Задание:
Ответьте на вопросы по тексту об экспрессионизме:
(а) Чья судьба отражена в романе «Урок немецкого»?
(б) В каком году, согласно теории, которой придерживается автор, началась литература Австрии и Западной Германии?
(в) С каким течением экспрессионизм генетически связан через итальянский футуризм?

Текст:
# # #
О западной литературе — страница 4 из 64

Но существует и другая, так же хорошо аргументированная точка зрения, согласно которой экспрессионизм, отойдя в двадцатые годы на второй план, не утратил ни актуальности, ни творческой новизны и развивался подспудно до середины тридцатых, когда он был нацистскими идеологами запрещен официально и книги экспрессионистов полетели в костер, а сами они, если и не подлежали уничтожению по расовому признаку, подверглись невиданному в мировой практике притеснений запрету – не на публикации, а на само творчество. Под такой запрет попали, например, Г. Бенн и знаменитый художник Эмиль Нольде, судьба которого отражена в известном у нас романе 3. Ленца «Урок немецкого».

Согласно этой теории, которой придерживаюсь и я, литература Австрии и Западной Германии началась в 1945 году с того места, на котором ее в 1933 году насильственно остановили нацисты, то есть с экспрессионизма. Косвенным подтверждением этому является и то обстоятельство, что многие писатели, обретшие подлинный голос лишь в эмиграции, проявили себя именно как экспрессионисты. В этом отношении знаменательна творческая судьба нобелевского лауреата поэтессы Нелли Закс, всеевропейского скитальца Пауля Целана и других. Продолжением творческих исканий немецких экспрессионистов стали не только произведения «магического реализма» в самой Германии, но и стихи поэтов-авангардистов, пишущих по-нидерландски, по-шведски. Аналогичные процессы можно проследить в живописи и ваянии – здесь достаточно назвать имя Осипа Цадкина.

И последнее. Для поэзии немецкого экспрессионизма характерен не столько разрыв с традиционной художественной формой (хотя и он имел место в творчестве А. Штрамма, Г. Арпа и некоторых других), сколько подрыв ее изнутри. В этом отношении экспрессионизм резко отличается от русского футуризма, с которым – через футуризм итальянский – генетически связан. Новое вино влито главным образом в старые мехи, но в искусстве так, вопреки распространенному убеждению, чаще всего и бывает.

«Сумерки человечества» – название, конечно, неоднозначное. Вечерние сумерки или утренние?
# # #
Список данных:
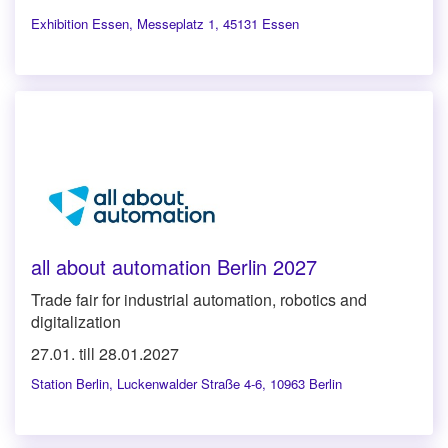
Exhibition Essen
,
Messeplatz 1, 45131 Essen
all about automation Berlin 2027
Trade fair for industrial automation, robotics and
digitalization
27.01. till 28.01.2027
Station Berlin
,
Luckenwalder Straße 4-6, 10963 Berlin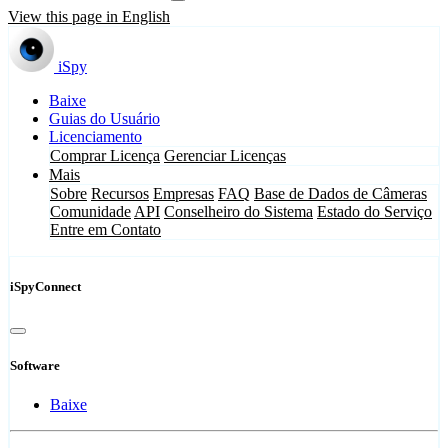
View this page in English
iSpy
Baixe
Guias do Usuário
Licenciamento
Comprar Licença
Gerenciar Licenças
Mais
Sobre
Recursos
Empresas
FAQ
Base de Dados de Câmeras
Comunidade
API
Conselheiro do Sistema
Estado do Serviço
Entre em Contato
iSpyConnect
Software
Baixe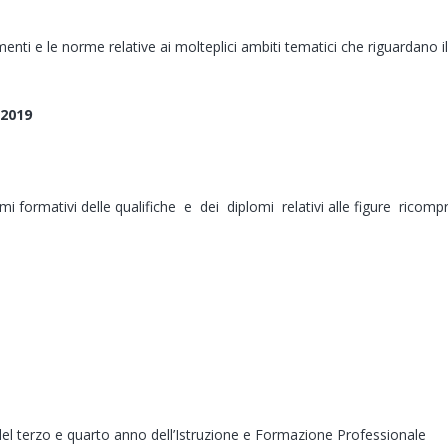
umenti e le norme relative ai molteplici ambiti tematici che riguardano
 2019
imi formativi delle qualifiche e dei diplomi relativi alle figure rico
el terzo e quarto anno dell’Istruzione e Formazione Professionale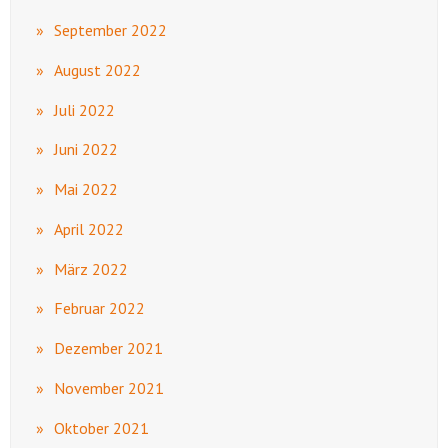
September 2022
August 2022
Juli 2022
Juni 2022
Mai 2022
April 2022
März 2022
Februar 2022
Dezember 2021
November 2021
Oktober 2021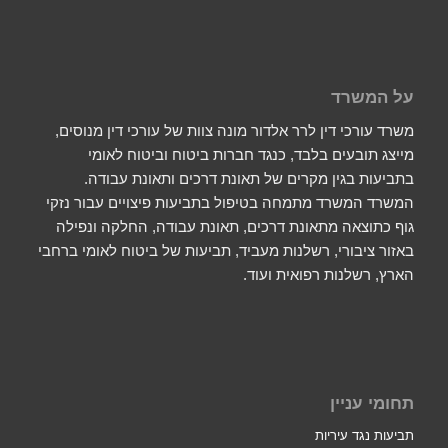
על המשרד
משרד עורכי דין לרר אלדור מונה צוות של עורכי דין מנוסים,
מייצג תובעים בלבד, כנגד חברות ביטוח וביטוח לאומי
בתביעות בגין מקרים של תאונת דרכים ותאונת עבודה.
המשרד המשרד מתמחה בטיפול בתביעות פיצויים עבור נזקי
גוף כתוצאה מתאונת דרכים, תאונת עבודה, החלקה ונפילה
באזור ציבורי, רשלנות מעביד, תביעות של ביטוח לאומי ברחבי
הארץ, רשלנות רפואית ועוד.
תחומי עניין
תביעות נגד עיריות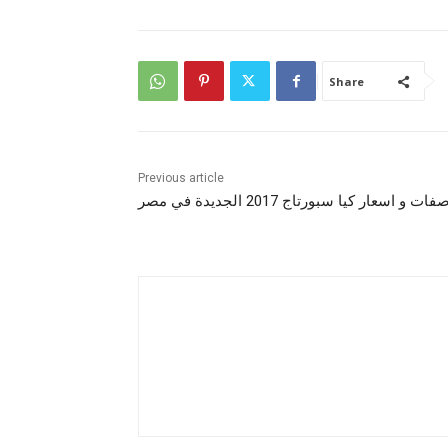
Share
Previous article
ت و اسعار كيا سبورتاج 2017 الجديدة في مصر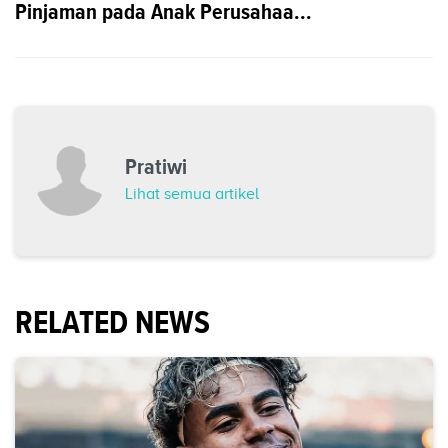
Pinjaman pada Anak Perusahaa...
Pratiwi
Lihat semua artikel
RELATED NEWS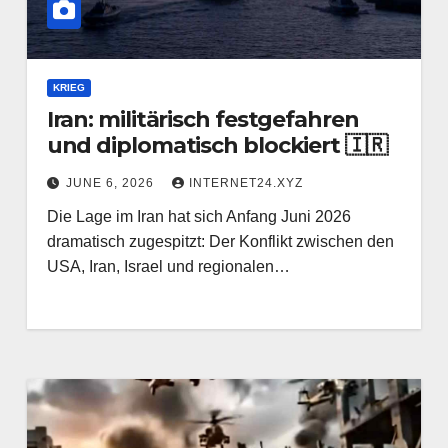
KRIEG
Iran: militärisch festgefahren
und diplomatisch blockiert 🇮🇷
JUNE 6, 2026
INTERNET24.XYZ
Die Lage im Iran hat sich Anfang Juni 2026
dramatisch zugespitzt: Der Konflikt zwischen den
USA, Iran, Israel und regionalen…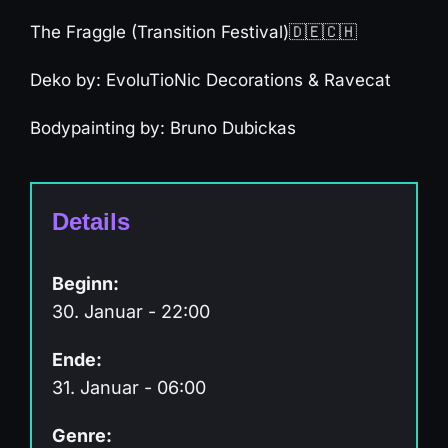
The Fraggle (Transition Festival)🇩🇪🇨🇭
Deko by: EvoluTioNic Decorations & Ravecat
Bodypainting by: Bruno Dubickas
Details
Beginn:
30. Januar - 22:00
Ende:
31. Januar - 06:00
Genre: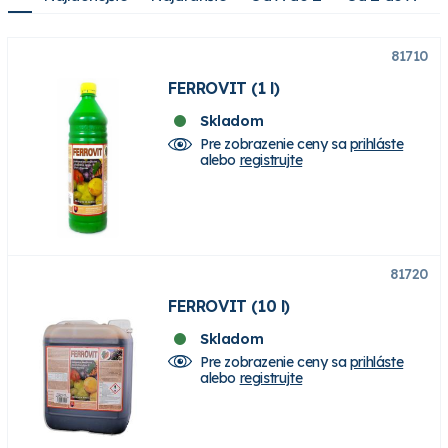
81710
FERROVIT (1 l)
Skladom
Pre zobrazenie ceny sa
prihláste
alebo
registrujte
81720
FERROVIT (10 l)
Skladom
Pre zobrazenie ceny sa
prihláste
alebo
registrujte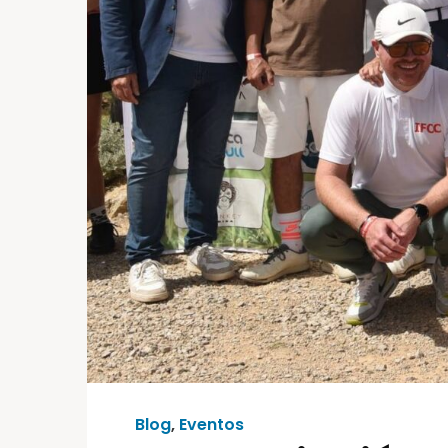
Blog
,
Eventos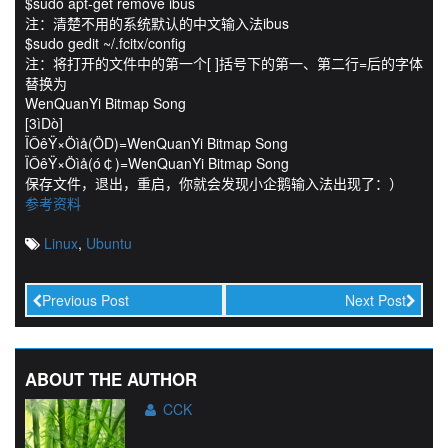
$sudo apt-get remove ibus
注：清楚不用的系统默认的中文输入法ibus
$sudo gedit ~/.fcitx/config
注：将打开的文件中的第一个[ ]括号下的第一、第二行=后的字体
替换为
WenQuanYi Bitmap Song
[3ìDò]
ÏÔêŸ×Öìå(ÖD)=WenQuanYi Bitmap Song
ÏÔêŸ×Öìå(ó￠)=WenQuanYi Bitmap Song
保存文件，退出，重启，你就会发现小企鹅输入法出现了：）
参考资料
Linux
,
Ubuntu
Previous Post
Next Post
ABOUT THE AUTHOR
CCK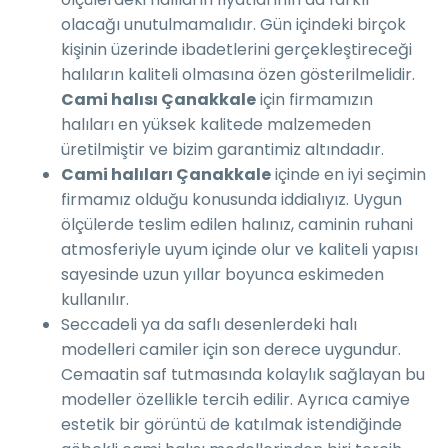
olacağı unutulmamalıdır. Gün içindeki birçok
kişinin üzerinde ibadetlerini gerçekleştireceği
halıların kaliteli olmasına özen gösterilmelidir.
Cami halısı Çanakkale
için firmamızın
halıları en yüksek kalitede malzemeden
üretilmiştir ve bizim garantimiz altındadır.
Cami halıları Çanakkale
içinde en iyi seçimin
firmamız olduğu konusunda iddialıyız. Uygun
ölçülerde teslim edilen halınız, caminin ruhani
atmosferiyle uyum içinde olur ve kaliteli yapısı
sayesinde uzun yıllar boyunca eskimeden
kullanılır.
Seccadeli ya da saflı desenlerdeki halı
modelleri camiler için son derece uygundur.
Cemaatin saf tutmasında kolaylık sağlayan bu
modeller özellikle tercih edilir. Ayrıca camiye
estetik bir görüntü de katılmak istendiğinde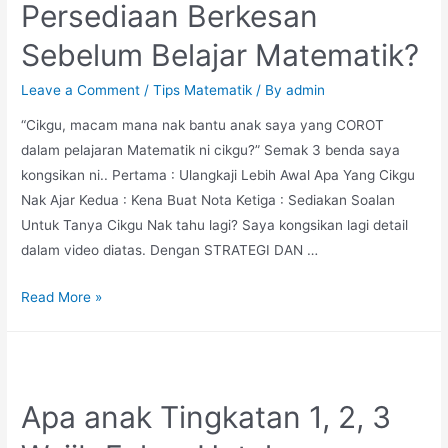
Persediaan Berkesan
Sebelum Belajar Matematik?
Leave a Comment
/
Tips Matematik
/ By
admin
“Cikgu, macam mana nak bantu anak saya yang COROT
dalam pelajaran Matematik ni cikgu?” Semak 3 benda saya
kongsikan ni.. Pertama : Ulangkaji Lebih Awal Apa Yang Cikgu
Nak Ajar Kedua : Kena Buat Nota Ketiga : Sediakan Soalan
Untuk Tanya Cikgu Nak tahu lagi? Saya kongsikan lagi detail
dalam video diatas. Dengan STRATEGI DAN …
Persediaan
Read More »
Berkesan
Sebelum
Belajar
Matematik?
Apa anak Tingkatan 1, 2, 3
# # #
Поле ответа:
(а) Судьба художника Эмиля Нольде.
(б) В 1945 году.
(в) С русским футуризмом.